A gAI will need a similarly complicated architecture to process the incoming data streams, set in place before its first light. What makes up such an architecture is going to be based on near-intangibles, hierarchies of order that are perceivable only to themselves. As already stated, it is the receiving system that makes information out of data, and only that system can tell the difference between data and noise. (Shannon and entropy considerations aside.)

If we are able to construct some elements of natural systems into an engineering outcome, the higher order forms will have to evolve naturally and be cross referenced against natural structures which they will then allow us to perceive. The evolution process, and the mistakes made, will lead to the death and madness of many, many instances of the aware system. Then we arrive at a system that has bad hair days and saves for its old age, one that exists as a captive slave. It's not going to be useful, save as a cradle into which to drop human minds. And, if this view is correct, those minds will be simply copies of a common sense of existence - of being "me" - differentiated only by memory.
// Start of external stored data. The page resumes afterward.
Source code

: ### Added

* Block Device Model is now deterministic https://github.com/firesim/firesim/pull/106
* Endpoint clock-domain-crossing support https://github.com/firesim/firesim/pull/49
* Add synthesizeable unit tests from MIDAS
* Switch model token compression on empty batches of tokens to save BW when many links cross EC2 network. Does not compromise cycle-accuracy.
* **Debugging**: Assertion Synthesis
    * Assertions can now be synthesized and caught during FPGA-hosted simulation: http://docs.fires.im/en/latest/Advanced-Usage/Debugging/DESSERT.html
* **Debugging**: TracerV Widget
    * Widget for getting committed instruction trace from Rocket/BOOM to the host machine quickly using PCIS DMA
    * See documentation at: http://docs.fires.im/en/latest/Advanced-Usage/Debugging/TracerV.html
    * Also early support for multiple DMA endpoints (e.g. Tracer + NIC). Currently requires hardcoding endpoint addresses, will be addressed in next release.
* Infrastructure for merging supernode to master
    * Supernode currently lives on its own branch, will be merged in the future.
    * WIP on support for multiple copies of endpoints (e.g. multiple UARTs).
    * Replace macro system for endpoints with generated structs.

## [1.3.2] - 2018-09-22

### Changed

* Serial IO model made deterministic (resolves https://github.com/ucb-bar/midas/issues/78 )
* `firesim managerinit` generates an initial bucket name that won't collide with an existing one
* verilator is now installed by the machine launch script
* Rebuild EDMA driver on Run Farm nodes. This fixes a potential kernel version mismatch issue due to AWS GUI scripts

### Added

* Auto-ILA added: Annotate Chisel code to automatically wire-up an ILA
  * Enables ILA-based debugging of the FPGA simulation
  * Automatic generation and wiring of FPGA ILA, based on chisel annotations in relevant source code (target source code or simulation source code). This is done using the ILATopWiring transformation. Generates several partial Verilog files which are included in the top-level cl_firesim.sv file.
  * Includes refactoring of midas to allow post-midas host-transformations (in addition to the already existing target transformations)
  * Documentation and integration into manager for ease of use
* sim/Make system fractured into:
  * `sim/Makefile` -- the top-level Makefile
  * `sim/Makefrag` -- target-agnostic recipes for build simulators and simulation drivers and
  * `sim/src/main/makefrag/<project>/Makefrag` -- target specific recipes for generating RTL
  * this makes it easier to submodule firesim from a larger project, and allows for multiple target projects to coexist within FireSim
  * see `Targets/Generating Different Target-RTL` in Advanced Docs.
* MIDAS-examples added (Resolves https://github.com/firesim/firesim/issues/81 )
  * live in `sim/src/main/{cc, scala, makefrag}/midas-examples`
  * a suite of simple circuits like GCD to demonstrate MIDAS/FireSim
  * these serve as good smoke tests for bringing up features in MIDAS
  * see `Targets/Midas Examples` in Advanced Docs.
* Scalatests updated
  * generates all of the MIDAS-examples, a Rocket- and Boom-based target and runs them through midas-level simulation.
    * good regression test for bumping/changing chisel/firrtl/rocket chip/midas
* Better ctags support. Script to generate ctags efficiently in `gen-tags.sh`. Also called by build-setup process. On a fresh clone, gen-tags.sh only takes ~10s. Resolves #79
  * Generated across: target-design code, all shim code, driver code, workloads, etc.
The consequences of understanding t e sources of awareness go well beyond gAI. You would be able to alter your personality, aptitudes and memories, make multiple copies of yourself, transmit yourself to business meetings in abstract space or New York. The trouble would be, though, the likelihood of completely losing yourself in all of this, of seeing that there is nothing very special about a single instant of "me" and the discarding of the entire human heritage in favour of God only knows what. This may be why the heavens are so obdurately silent, that technology employing species reach this singularity and fall into it, to their eventual oblivion.